In U.S. Pat. No. 6,624,423, Applicants have surprisingly found that the electrical resistivity of pBN, in undoped form, is highly anisotropic and its value in a direction parallel to the plane is lower than its value in the perpendicular direction. Hence, by applying electrodes in the direction normal to the a-b plane (parallel to the “c” direction), a neutron detector can be constructed having a significantly increased sensitivity to thermal neutrons. As illustrated in FIG. 1(a), electrical contacts are applied to the opposing edge surfaces 12 of the pBN structure 10. FIG. 1(b) is an illustration as this prior art reference with a transverse strip or slice of pBN having a thickness “t” being cut from a plate of pBN. Contacts are then applied on the opposing face of the pBN cut, i.e., on the plane 2 and on the opposing face of plane 2 created by the cut. FIG. 1(c) is another illustration of this prior art reference with a transverse strip or slice of pBN being cut from the pBN plate. Contacts are then applied onto plane 3 and the opposing face of plane 3 as created by the cut, with the first contact being a thickness “t” away from the second contact.

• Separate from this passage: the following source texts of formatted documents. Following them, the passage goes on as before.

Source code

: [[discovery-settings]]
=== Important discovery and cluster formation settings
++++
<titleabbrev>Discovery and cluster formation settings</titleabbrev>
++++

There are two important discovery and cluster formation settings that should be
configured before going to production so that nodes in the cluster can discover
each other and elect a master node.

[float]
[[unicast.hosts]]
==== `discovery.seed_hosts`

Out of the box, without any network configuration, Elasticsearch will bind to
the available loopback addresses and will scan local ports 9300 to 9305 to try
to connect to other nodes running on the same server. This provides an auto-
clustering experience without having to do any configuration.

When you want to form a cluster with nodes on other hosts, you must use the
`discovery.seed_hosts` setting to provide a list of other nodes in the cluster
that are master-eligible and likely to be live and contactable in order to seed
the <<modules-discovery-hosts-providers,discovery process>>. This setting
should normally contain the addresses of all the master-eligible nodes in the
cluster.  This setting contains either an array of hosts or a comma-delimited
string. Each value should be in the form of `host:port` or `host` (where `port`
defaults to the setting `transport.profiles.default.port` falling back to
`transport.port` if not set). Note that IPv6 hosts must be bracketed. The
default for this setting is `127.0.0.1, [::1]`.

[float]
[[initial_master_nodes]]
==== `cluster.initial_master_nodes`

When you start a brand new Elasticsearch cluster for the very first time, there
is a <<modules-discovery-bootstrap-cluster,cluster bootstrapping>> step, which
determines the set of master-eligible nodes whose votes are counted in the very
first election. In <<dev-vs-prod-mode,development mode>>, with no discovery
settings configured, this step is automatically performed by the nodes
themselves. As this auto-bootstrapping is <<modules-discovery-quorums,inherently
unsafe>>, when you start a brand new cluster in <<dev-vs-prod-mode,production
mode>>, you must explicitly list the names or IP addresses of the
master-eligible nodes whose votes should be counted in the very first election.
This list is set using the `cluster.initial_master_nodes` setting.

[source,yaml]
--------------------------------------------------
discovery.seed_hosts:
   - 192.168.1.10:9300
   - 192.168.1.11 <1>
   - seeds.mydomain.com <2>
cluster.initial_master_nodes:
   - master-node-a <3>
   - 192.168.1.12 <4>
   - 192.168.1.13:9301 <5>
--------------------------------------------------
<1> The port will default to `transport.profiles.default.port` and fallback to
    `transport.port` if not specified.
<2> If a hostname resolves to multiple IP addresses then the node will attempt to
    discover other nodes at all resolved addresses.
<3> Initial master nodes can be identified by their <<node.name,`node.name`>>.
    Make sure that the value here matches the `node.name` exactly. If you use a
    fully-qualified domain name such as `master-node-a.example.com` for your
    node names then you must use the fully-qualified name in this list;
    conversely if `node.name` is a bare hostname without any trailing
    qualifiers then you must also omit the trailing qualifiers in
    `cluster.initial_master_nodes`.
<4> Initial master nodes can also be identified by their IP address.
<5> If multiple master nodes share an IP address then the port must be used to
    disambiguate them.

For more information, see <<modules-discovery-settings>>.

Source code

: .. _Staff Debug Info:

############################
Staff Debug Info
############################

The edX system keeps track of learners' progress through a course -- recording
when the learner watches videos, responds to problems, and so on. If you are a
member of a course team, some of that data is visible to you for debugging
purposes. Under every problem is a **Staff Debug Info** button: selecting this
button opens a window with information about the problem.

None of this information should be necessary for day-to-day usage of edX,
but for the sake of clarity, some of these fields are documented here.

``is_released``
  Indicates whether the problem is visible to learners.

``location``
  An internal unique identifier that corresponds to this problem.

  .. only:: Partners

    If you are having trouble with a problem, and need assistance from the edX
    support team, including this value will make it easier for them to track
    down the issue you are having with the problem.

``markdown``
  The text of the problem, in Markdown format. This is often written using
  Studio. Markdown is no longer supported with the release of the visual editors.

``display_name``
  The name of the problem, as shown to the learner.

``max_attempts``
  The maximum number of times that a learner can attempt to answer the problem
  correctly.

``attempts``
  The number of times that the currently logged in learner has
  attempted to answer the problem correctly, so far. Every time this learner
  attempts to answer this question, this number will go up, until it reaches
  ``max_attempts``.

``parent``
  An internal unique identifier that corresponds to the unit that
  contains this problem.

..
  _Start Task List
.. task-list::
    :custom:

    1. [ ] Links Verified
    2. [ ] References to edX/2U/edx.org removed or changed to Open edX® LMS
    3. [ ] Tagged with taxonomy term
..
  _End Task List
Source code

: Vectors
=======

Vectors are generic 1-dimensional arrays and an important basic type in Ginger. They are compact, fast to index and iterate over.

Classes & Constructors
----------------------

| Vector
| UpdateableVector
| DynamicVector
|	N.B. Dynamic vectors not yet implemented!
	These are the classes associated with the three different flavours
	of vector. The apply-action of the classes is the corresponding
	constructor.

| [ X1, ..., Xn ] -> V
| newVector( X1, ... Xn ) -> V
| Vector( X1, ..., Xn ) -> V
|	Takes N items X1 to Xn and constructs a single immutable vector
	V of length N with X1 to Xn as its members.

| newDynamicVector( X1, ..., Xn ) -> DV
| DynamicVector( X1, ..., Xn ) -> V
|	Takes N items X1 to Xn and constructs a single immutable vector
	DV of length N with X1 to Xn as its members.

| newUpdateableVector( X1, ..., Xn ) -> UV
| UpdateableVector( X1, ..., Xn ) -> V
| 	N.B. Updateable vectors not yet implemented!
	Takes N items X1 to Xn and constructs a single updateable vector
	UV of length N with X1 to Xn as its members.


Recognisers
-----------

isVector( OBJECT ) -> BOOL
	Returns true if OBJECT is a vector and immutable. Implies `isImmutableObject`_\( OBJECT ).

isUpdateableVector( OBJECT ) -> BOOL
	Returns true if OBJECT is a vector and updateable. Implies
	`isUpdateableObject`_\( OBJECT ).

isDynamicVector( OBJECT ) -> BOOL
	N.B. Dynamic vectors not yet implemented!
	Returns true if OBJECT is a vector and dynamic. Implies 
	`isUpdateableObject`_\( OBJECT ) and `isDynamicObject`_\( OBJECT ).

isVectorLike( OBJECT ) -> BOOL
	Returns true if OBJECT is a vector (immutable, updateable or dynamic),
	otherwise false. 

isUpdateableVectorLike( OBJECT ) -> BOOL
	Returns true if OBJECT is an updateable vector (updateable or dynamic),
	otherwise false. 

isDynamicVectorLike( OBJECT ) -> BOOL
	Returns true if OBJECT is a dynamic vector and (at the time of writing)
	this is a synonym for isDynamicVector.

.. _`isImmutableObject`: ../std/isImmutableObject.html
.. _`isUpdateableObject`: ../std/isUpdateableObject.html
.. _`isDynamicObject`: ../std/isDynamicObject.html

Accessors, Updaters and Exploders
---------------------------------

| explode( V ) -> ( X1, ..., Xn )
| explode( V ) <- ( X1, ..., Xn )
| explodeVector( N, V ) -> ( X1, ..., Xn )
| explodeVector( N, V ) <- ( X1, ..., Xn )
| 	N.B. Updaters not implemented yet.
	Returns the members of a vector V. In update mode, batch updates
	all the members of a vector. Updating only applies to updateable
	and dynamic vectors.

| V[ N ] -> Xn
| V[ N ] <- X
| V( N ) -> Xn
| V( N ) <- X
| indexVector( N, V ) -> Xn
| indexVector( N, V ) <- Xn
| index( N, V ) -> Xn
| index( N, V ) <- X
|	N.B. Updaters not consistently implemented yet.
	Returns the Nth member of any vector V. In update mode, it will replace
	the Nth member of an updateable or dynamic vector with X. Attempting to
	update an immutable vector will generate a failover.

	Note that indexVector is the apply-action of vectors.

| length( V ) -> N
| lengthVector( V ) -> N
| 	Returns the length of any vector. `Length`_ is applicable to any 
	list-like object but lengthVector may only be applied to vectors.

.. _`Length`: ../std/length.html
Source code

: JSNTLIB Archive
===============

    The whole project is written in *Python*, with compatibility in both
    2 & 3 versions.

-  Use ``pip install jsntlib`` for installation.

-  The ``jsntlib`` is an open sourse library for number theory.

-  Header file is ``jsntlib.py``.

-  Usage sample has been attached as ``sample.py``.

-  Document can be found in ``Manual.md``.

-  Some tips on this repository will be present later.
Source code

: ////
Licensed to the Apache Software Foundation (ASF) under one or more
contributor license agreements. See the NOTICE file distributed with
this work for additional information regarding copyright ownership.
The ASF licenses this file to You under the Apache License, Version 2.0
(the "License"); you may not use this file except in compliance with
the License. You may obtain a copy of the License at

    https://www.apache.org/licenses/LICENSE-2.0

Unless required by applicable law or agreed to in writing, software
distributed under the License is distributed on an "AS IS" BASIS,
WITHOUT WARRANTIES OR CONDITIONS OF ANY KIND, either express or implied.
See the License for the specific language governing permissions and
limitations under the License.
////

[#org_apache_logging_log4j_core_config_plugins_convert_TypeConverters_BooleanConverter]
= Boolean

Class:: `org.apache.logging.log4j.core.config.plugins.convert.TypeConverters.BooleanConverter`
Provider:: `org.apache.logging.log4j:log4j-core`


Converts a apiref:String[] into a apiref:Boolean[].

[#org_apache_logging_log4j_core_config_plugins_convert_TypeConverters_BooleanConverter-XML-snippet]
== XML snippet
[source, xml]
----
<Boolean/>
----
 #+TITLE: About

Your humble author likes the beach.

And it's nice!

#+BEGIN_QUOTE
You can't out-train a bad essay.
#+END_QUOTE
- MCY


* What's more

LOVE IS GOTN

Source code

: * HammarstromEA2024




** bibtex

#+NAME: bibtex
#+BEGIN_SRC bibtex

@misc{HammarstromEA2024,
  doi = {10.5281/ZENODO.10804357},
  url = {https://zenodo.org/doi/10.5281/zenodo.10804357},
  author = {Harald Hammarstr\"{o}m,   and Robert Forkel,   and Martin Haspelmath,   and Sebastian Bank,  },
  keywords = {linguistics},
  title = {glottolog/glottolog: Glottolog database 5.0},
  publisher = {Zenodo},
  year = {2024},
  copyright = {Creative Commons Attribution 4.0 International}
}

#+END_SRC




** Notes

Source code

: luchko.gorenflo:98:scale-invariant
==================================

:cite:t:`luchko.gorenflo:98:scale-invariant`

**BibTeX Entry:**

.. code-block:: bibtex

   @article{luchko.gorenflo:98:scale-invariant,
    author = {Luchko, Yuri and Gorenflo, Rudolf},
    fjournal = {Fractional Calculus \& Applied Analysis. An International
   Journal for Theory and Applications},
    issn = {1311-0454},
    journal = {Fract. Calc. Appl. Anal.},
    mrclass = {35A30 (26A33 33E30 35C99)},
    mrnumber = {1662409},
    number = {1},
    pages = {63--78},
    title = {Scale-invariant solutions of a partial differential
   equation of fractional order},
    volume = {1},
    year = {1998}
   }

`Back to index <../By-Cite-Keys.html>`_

In the present invention, Applicants have discovered that although the electrical resistivity of pBN in the perpendicular direction (parallel to the “c” direction) is higher than the direction parallel to the plane for neutron detectors employing pBN, the value can be reduced by doping the pBN with one of C, Si, or Ge and optionally with other dopants including oxygen. Thus, in these neutron detectors, electrodes can still be applied in the direction normal to the “c” direction (parallel to the c plane), facilitating the construction of neutron detectors. As shown in FIG. 1a, doped pBN of the present invention allows electrical contacts to be applied to the two opposing surfaces 11 of the structure 10. The neutron detector of the present invention retains all the advantages of a compact solid state detector that responds strictly to neutrons and is not affected by gamma rays.